To the dismay of congressional investigators, Abbott Laboratories and two other drug companies will not be appearing before a U.S. House committee delving into pricing and marketing practices, the committee said Thursday.
Members of a joint investigative subcommittee of the House Energy and Commerce Committee on Friday will hold hearings on a flawed payment system that investigators say has allowed drug companies to inflate prices charged to Medicare, the federal health insurance program for the elderly.
While at least 20 drug companies have been known to be under either state or federal scrutiny for pricing practices, North Chicago-based Abbott, Bayer Corp. and Dey Inc. were asked to testify because “these are three companies about which there have been publicly disclosed civil or criminal prosecutions,” said Rep. James Greenwood (R-Pa.), chairman of the Energy and Commerce health subcommittee.
All three declined the invitation.
“It’s a mistake for them not to come,” Greenwood said of the drug companies. “I am annoyed that they are not coming.”
The committee’s investigation is one of several pharmaceutical pricing inquiries undertaken since the early 1990s as regulators and policymakers grapple with a central flaw in the way Medicare and federal-state Medicaid health insurance programs for the poor pay for drugs.
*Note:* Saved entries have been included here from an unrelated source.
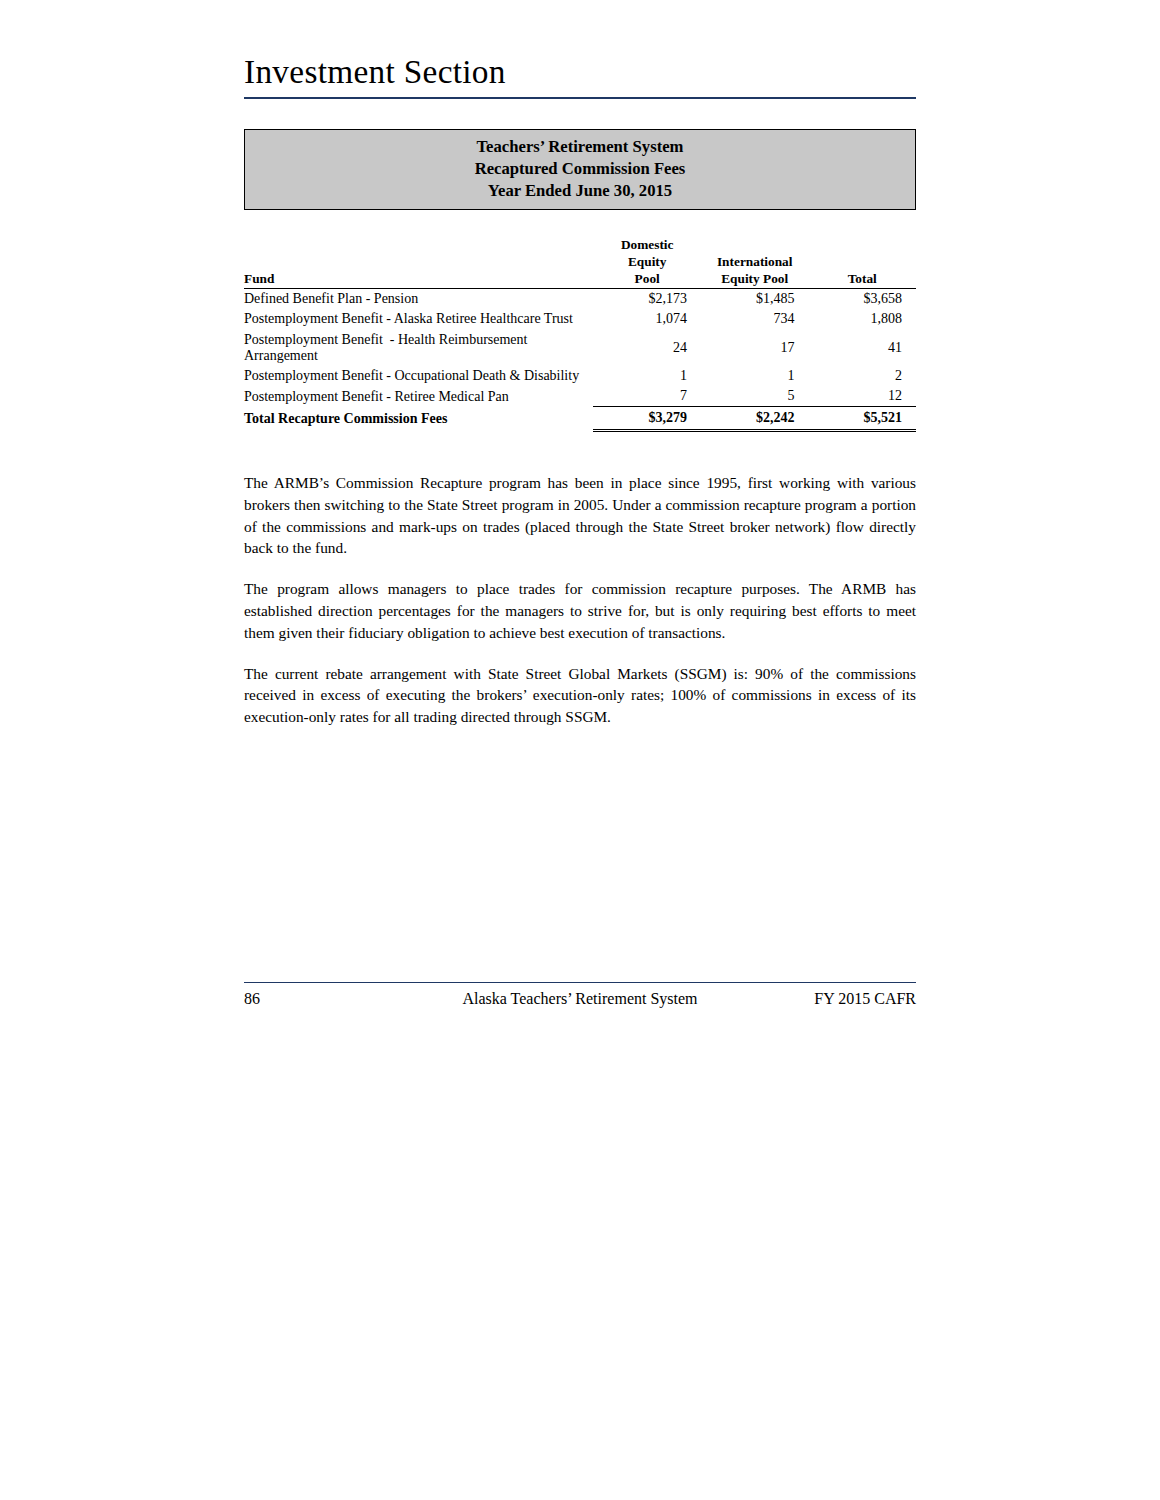Investment Section
Teachers’ Retirement System
Recaptured Commission Fees
Year Ended June 30, 2015
| | Domestic | | |
| --- | --- | --- | --- |
| | Equity | International | |
| Fund | Pool | Equity Pool | Total |
| Defined Benefit Plan - Pension | $2,173 | $1,485 | $3,658 |
| Postemployment Benefit - Alaska Retiree Healthcare Trust | 1,074 | 734 | 1,808 |
| Postemployment Benefit - Health Reimbursement Arrangement | 24 | 17 | 41 |
| Postemployment Benefit - Occupational Death & Disability | 1 | 1 | 2 |
| Postemployment Benefit - Retiree Medical Pan | 7 | 5 | 12 |
| Total Recapture Commission Fees | $3,279 | $2,242 | $5,521 |
The ARMB’s Commission Recapture program has been in place since 1995, first working with various brokers then switching to the State Street program in 2005. Under a commission recapture program a portion of the commissions and mark-ups on trades (placed through the State Street broker network) flow directly back to the fund.
The program allows managers to place trades for commission recapture purposes. The ARMB has established direction percentages for the managers to strive for, but is only requiring best efforts to meet them given their fiduciary obligation to achieve best execution of transactions.
The current rebate arrangement with State Street Global Markets (SSGM) is: 90% of the commissions received in excess of executing the brokers’ execution-only rates; 100% of commissions in excess of its execution-only rates for all trading directed through SSGM.
86
Alaska Teachers’ Retirement System
FY 2015 CAFR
Such programs allow drugmakers to set the price higher than what many private sector customers would pay.
In a letter to committee members earlier this month, Abbott Vice President of Government Affairs Mark Barmak said that company officials “do not believe that we would be able to provide any real insights that would be of value to the committee.”
Abbott affiliate TAP Pharmaceutical Products Inc. of Lake Forest is under investigation by prosecutors in Boston with respect to the methods it used to market Lupron, a leading prostate cancer drug.
Bayer, a unit of Germany’s Bayer AG, declined to comment.
Dey, based in Napa, Calif., indicated in a letter to the committee that its chief executive would be willing to testify in the future if a panel of CEOs were assembled.
Congressional investigators last year said they found evidence that drugmakers listed inflated prices that were used to set Medicare reimbursement, but sold their products to doctors at a discount, hoping physicians would choose one treatment over another. This so-called AWP, or average wholesale pricing system, is said to have resulted in overpayments by government insurers of more than $1 billion annually.
Because of such overpayments, committee members say, reform of the system of drug pricing to providers of medical care has taken on a greater urgency, especially since Congress is under increasing political pressure to greatly expand drug coverage by Medicare for the nation’s nearly 40 million elderly and disabled.
Medicare does not pay for most prescription drugs, but the program does cover about 50 medications, mostly cancer treatments that are administered in a doctor’s office.
“What we know is this AWP system is a joke and a travesty,” Greenwood said.